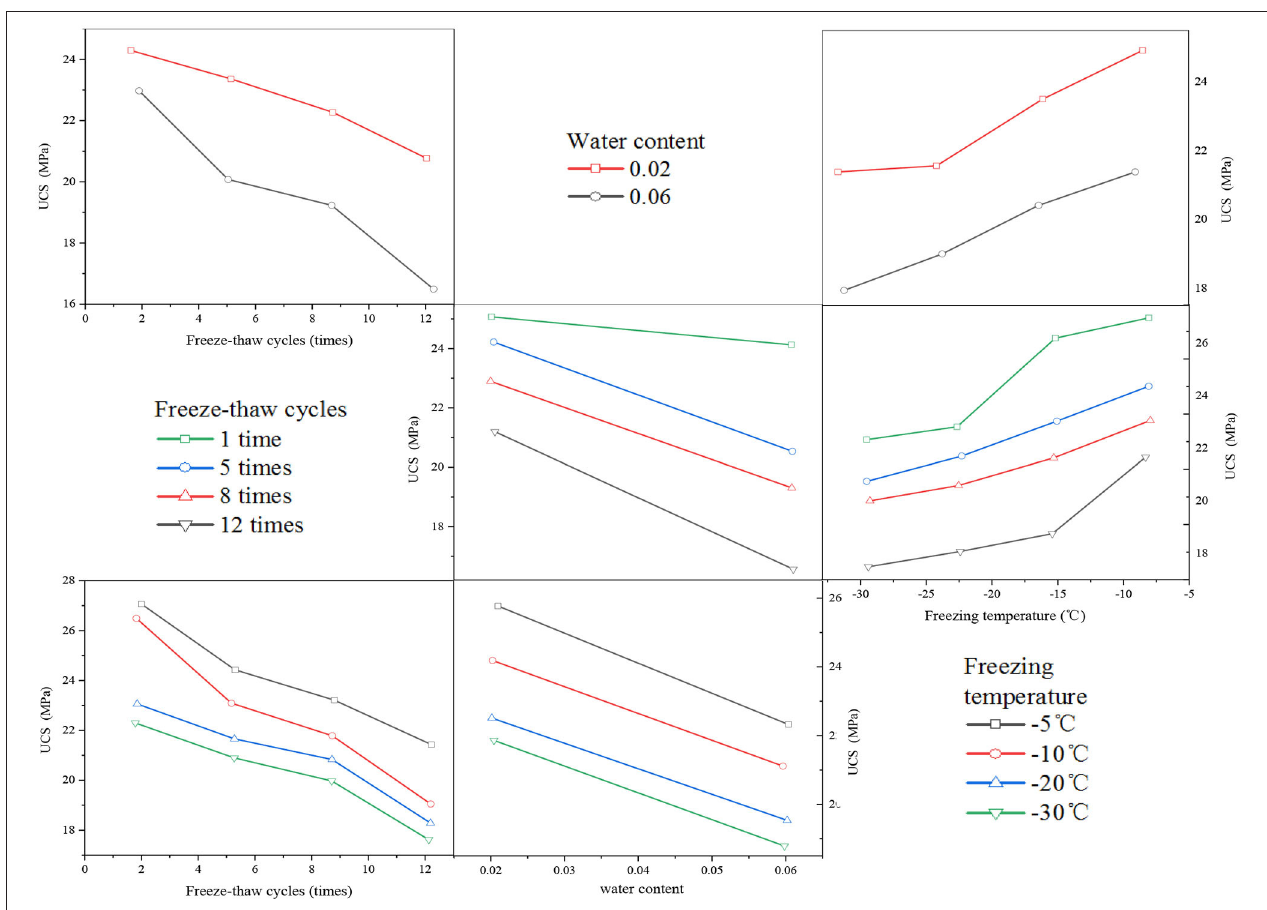
FIGURE 6 | Pareto diagram of standardization effect.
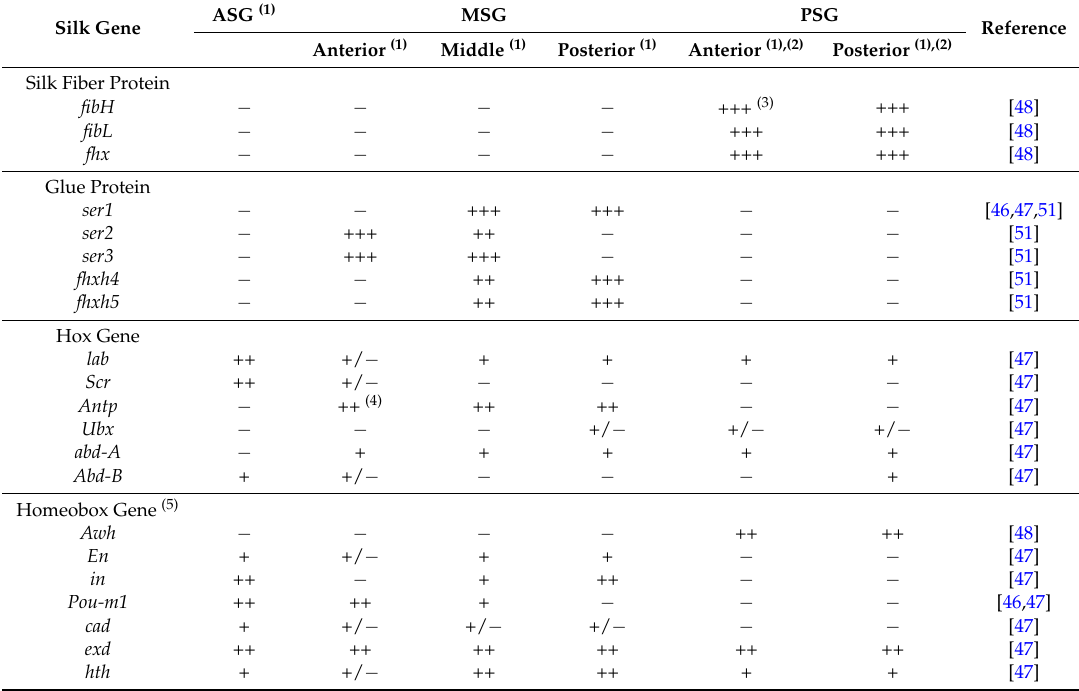
Region-specific expression of the genes for silk proteins, and Hox and some homeodomain-containing transcriptional factors in the silk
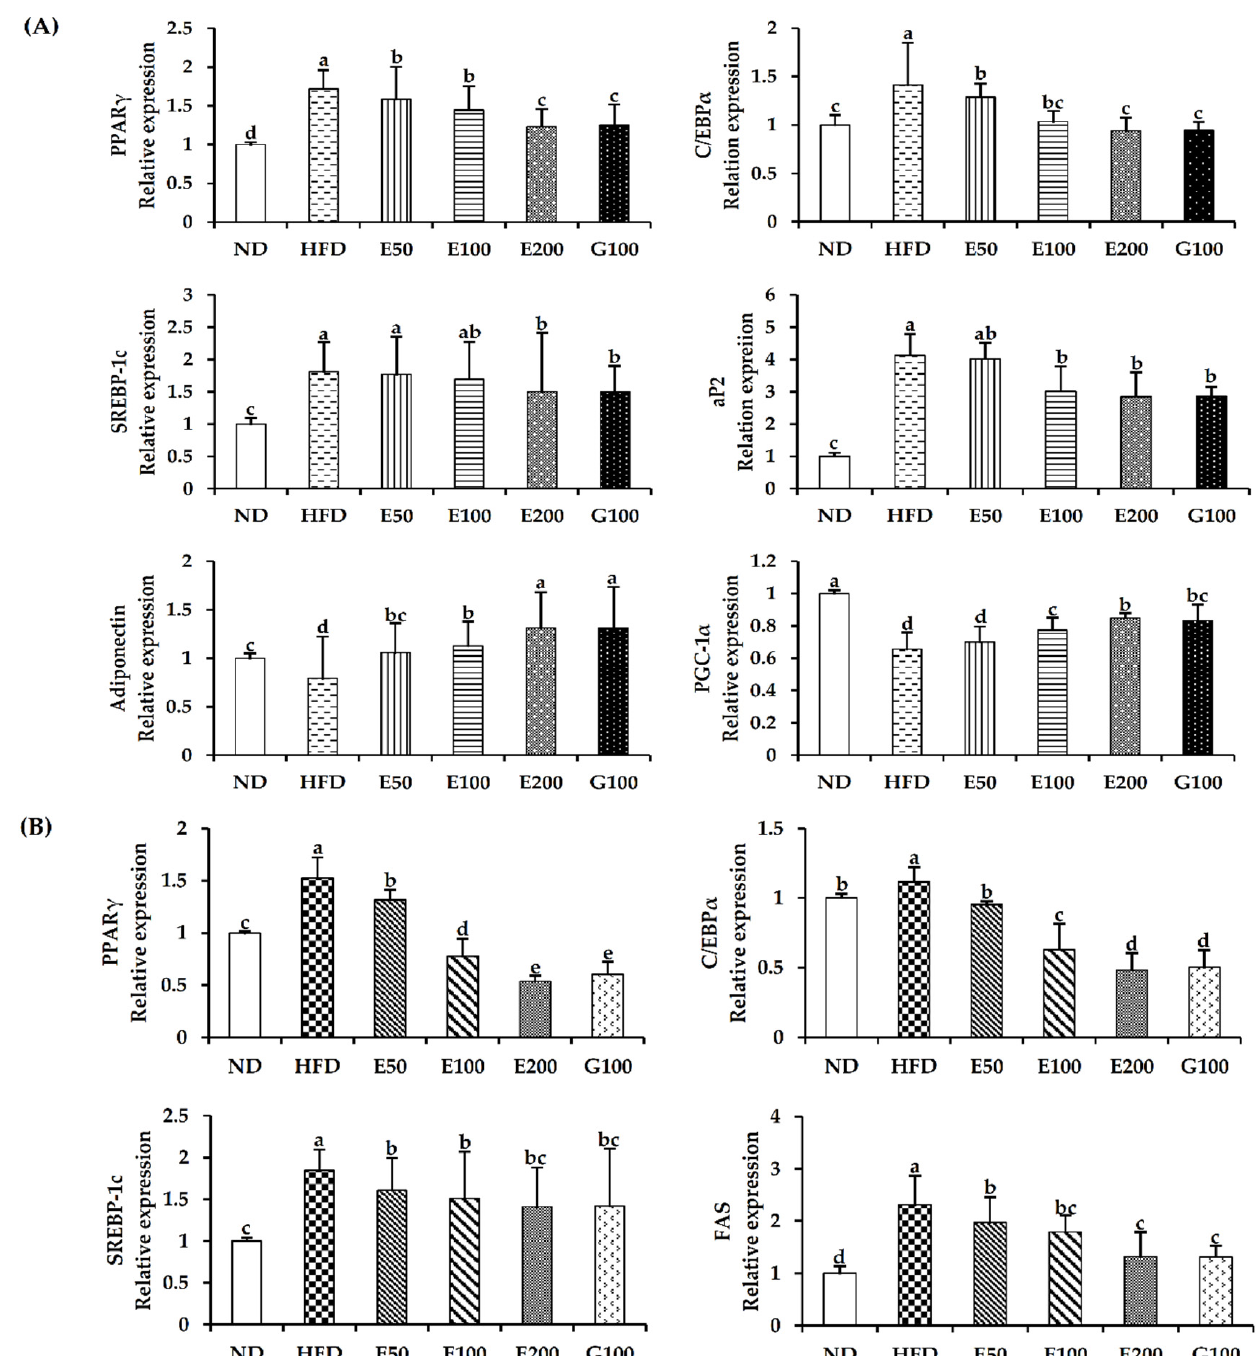
Figure 3. Effect of EAW on the expression of adipogenic and lipogenic genes in epididymis adipose tissues ( A ) and liver ( B ). Total RNA was extracted from epididymis adipose tissue and liver and subjected to real-time PCR analyses using primers specific for PPAR γ , C/EBP α , aP2, FAS, PGC-1 α , adiponectin, and SREBP-1c. Values are expressed as mean ± SD ( n = 3). Different lowercase alphabets indicate that differences between means were considered statistically significant when p < 0.05. ND, normal diet mice group (10% fat); HFD, high-fat (60% fat) diet-induced obese mice group; E50/100/200, high-fat diet-induced obese mice were orally treated with Erigeron annuus (L.) Pers. water extract (EAW) at concentrations of 50/100/200 mg/kg/day; G100, high-fat diet-induced obese mice were orally treated with Garcinia cambogia water extract at concentrations of 100 mg/kg/day.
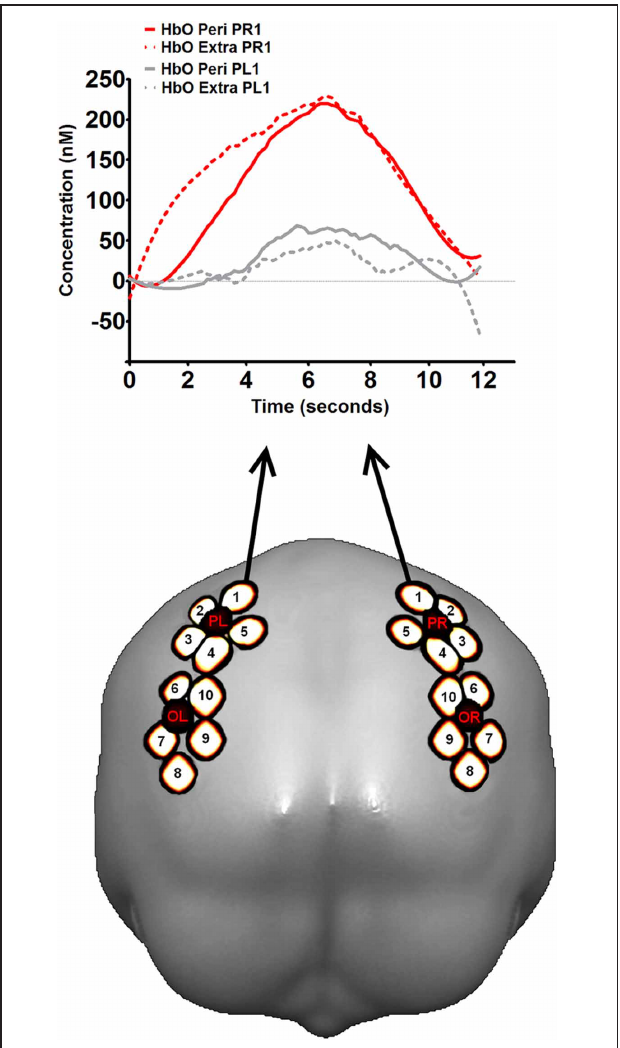
FIGURE 3 | The fNIRS recording. In the bottom part of the figure, the location of the regions investigated in the present study, with cerebral projections of detectors (black) and channels (white) superimposed on a template brain (occipital view). The letters of the detectors indicate the lobe (P: parietal; O: occipital) and the hemisphere (L: left; R: right). The number indicates the source. Channels are named according to the source-detector pair: for instance, detector OL and source 5 created the channel OL5. Further details can be found in Cutini et al. (2011a,b). In the top part of figure, hemodynamic response profile in symmetrical channels PR1 and PL1 (i.e., right vs. left parietal lobe) during virtual line bisection. A visual inspection of the response profiles in the two channels suggests a marked difference for what concerns the presence of task-related hemodynamic activity in the two parietal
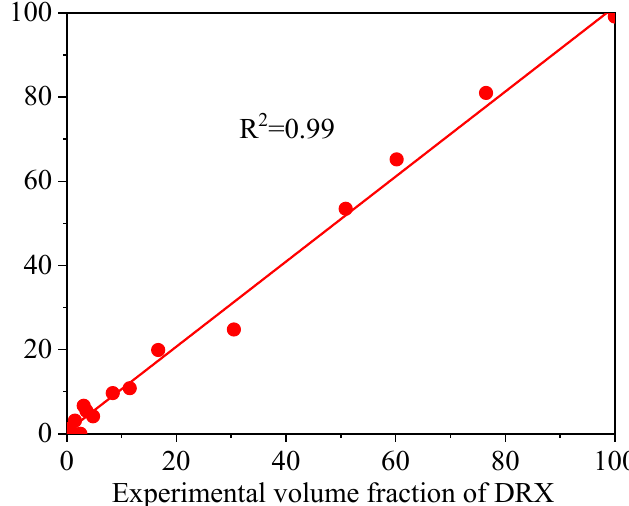
Figure 14. Correlation between the FEM and experimental volume fraction of DRX for 47Zr-45Ti-5Al-3V alloys after hot deformation.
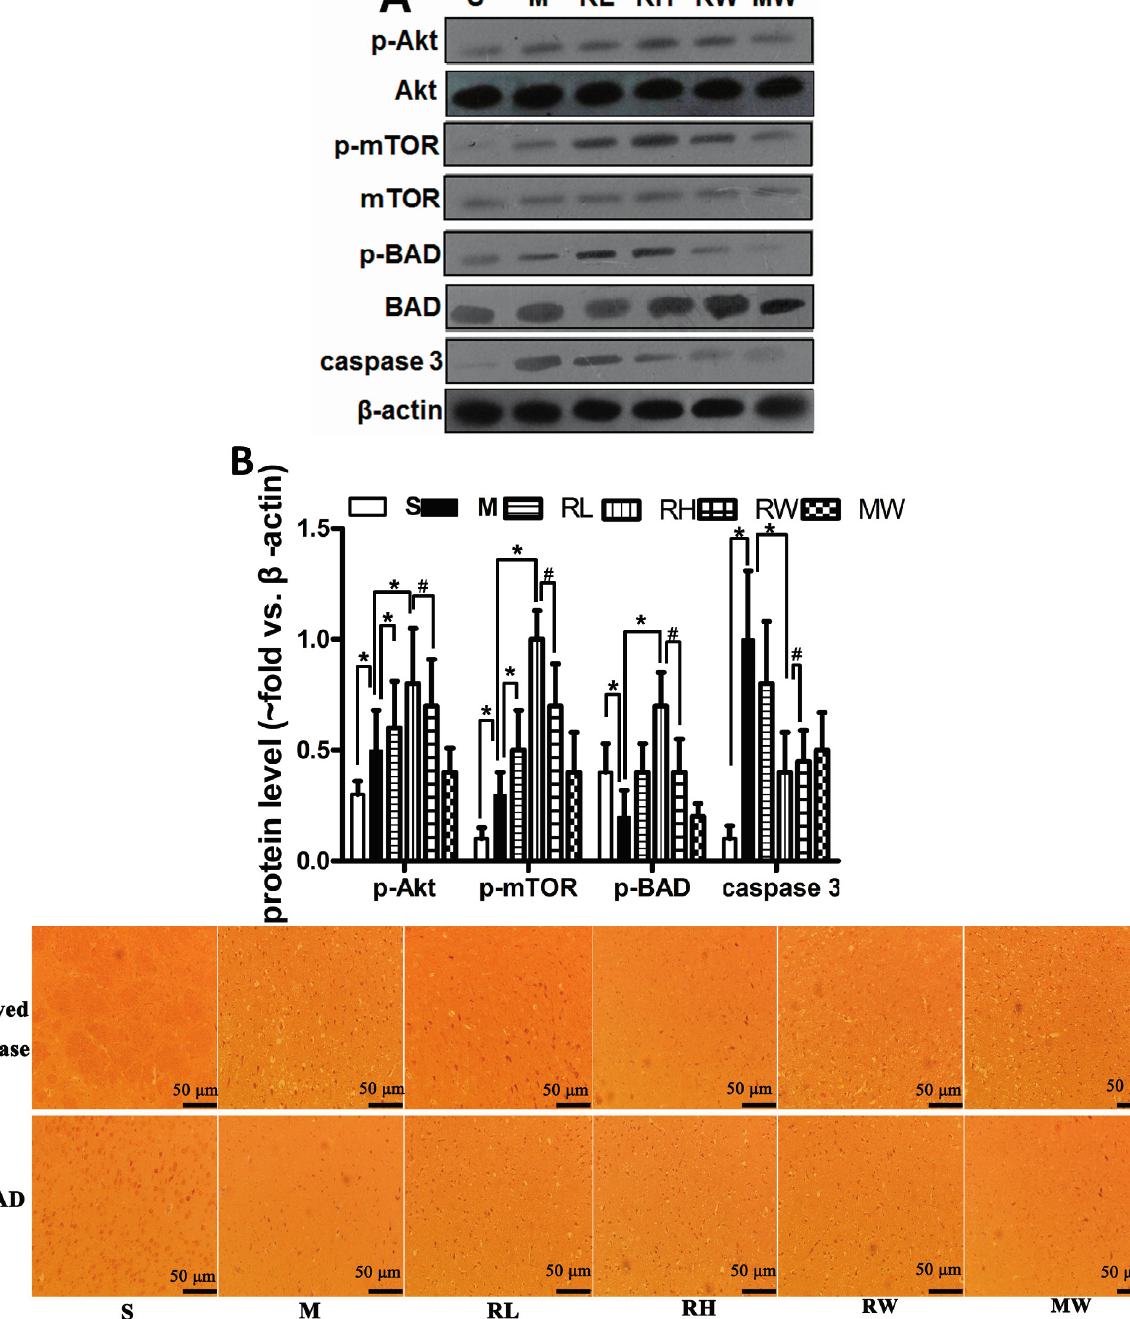
Figure 2. Effect of Rhy on the PI3K/Akt signaling and the downstream apoptosis-related proteins. ( A ) The expression of p-Akt, Akt, mTOR, p-mTOR, p-BAD, BAD, and cleaved caspase 3 in Sham (S), pMCAO (M), Rhy-L (RL), Rhy-H (RH), Rhy-H + wortmannin (RW) and pMCAO + wortmannin (MW) groups; ( B ) Densitometry analysis; ( C ) Immunohistochemical staining of p-BAD and cleaved caspase 3 at 24 h after pMCAO; ( D ) Bar graph shows quantitative data from each group ( * p < 0.05 Rhy and Sham vs. pMCAO, # p < 0.05 RW vs.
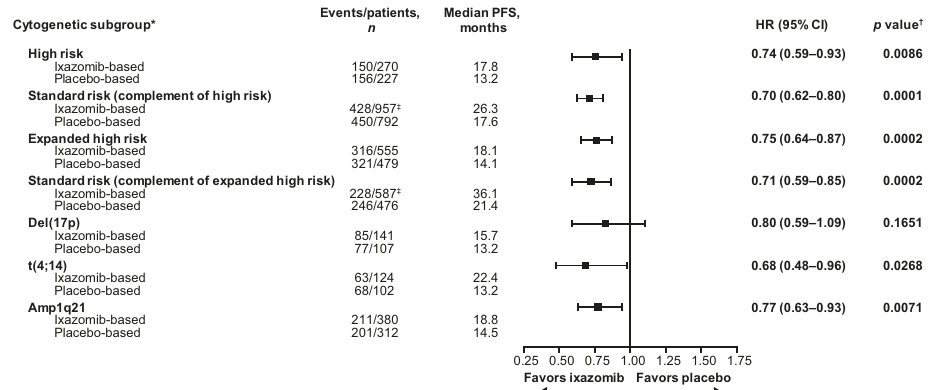
Fig. 1 Forest plot of PFS by cytogenetic subgroup for patients receiving ixazomib- vs placebo-based therapy. High-risk subgroup: presence of one or more of del(17p), t(4;14) or t(14;16) cytogenetic abnormalities; expanded high-risk subgroup: presence of any of the above and/or amp1q21; complementary standard-risk subgroups: patients without any of the speci fi ed cytogenetic abnormalities listed above for high-risk and expanded high-risk. *Data for t(14;16) are not shown due to small patient numbers. † Descriptive p values; analyses not powered for statistical testing. ‡ 1 patient was not included in the analysis due to inadequate sampling for cytogenetic assessment. CI con fi dence interval, HR hazard ratio, PFS progression-free survival.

=======

> **Task**:
Above are the records. Identify each line that contains the word "presence".

> **Answer to this task**:
FIGURE 3 | The fNIRS recording. In the bottom part of the figure, the location of the regions investigated in the present study, with cerebral projections of detectors (black) and channels (white) superimposed on a template brain (occipital view). The letters of the detectors indicate the lobe (P: parietal; O: occipital) and the hemisphere (L: left; R: right). The number indicates the source. Channels are named according to the source-detector pair: for instance, detector OL and source 5 created the channel OL5. Further details can be found in Cutini et al. (2011a,b). In the top part of figure, hemodynamic response profile in symmetrical channels PR1 and PL1 (i.e., right vs. left parietal lobe) during virtual line bisection. A visual inspection of the response profiles in the two channels suggests a marked difference for what concerns the presence of task-related hemodynamic activity in the two parietal
Fig. 1 Forest plot of PFS by cytogenetic subgroup for patients receiving ixazomib- vs placebo-based therapy. High-risk subgroup: presence of one or more of del(17p), t(4;14) or t(14;16) cytogenetic abnormalities; expanded high-risk subgroup: presence of any of the above and/or amp1q21; complementary standard-risk subgroups: patients without any of the speci fi ed cytogenetic abnormalities listed above for high-risk and expanded high-risk. *Data for t(14;16) are not shown due to small patient numbers. † Descriptive p values; analyses not powered for statistical testing. ‡ 1 patient was not included in the analysis due to inadequate sampling for cytogenetic assessment. CI con fi dence interval, HR hazard ratio, PFS progression-free survival.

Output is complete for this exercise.